- **Try it**: Pictures in the entries below are excluded; copy only the lines from the one containing "порубите. Говядину и" to the one containing "imperdiet cras ut", both included.

- **Data for the task**:
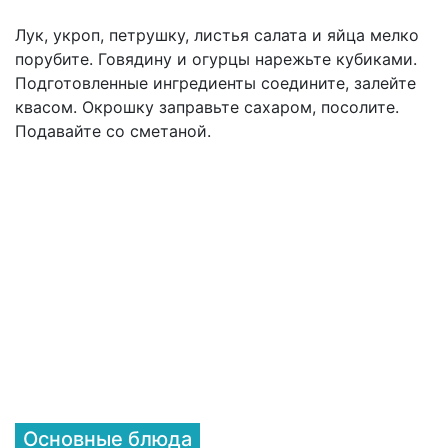
Лук, укроп, петрушку, листья салата и яйца мелко
порубите. Говядину и огурцы нарежьте кубиками.
Подготовленные ингредиенты соедините, залейте
квасом. Окрошку заправьте сахаром, посолите.
Подавайте со сметаной.
Основные блюда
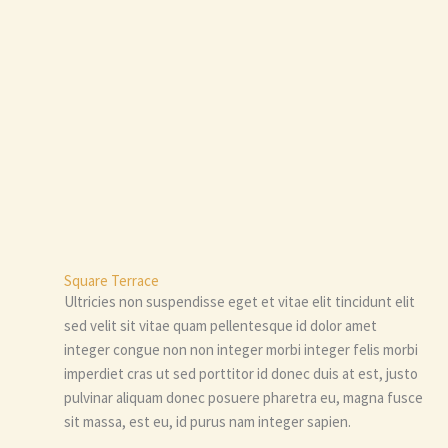
Square Terrace
Ultricies non suspendisse eget et vitae elit tincidunt elit
sed velit sit vitae quam pellentesque id dolor amet
integer congue non non integer morbi integer felis morbi
imperdiet cras ut sed porttitor id donec duis at est, justo
pulvinar aliquam donec posuere pharetra eu, magna fusce
sit massa, est eu, id purus nam integer sapien.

- **Completed exercise**:
порубите. Говядину и огурцы нарежьте кубиками.
Подготовленные ингредиенты соедините, залейте
квасом. Окрошку заправьте сахаром, посолите.
Подавайте со сметаной.
Основные блюда
Square Terrace
Ultricies non suspendisse eget et vitae elit tincidunt elit
sed velit sit vitae quam pellentesque id dolor amet
integer congue non non integer morbi integer felis morbi
imperdiet cras ut sed porttitor id donec duis at est, justo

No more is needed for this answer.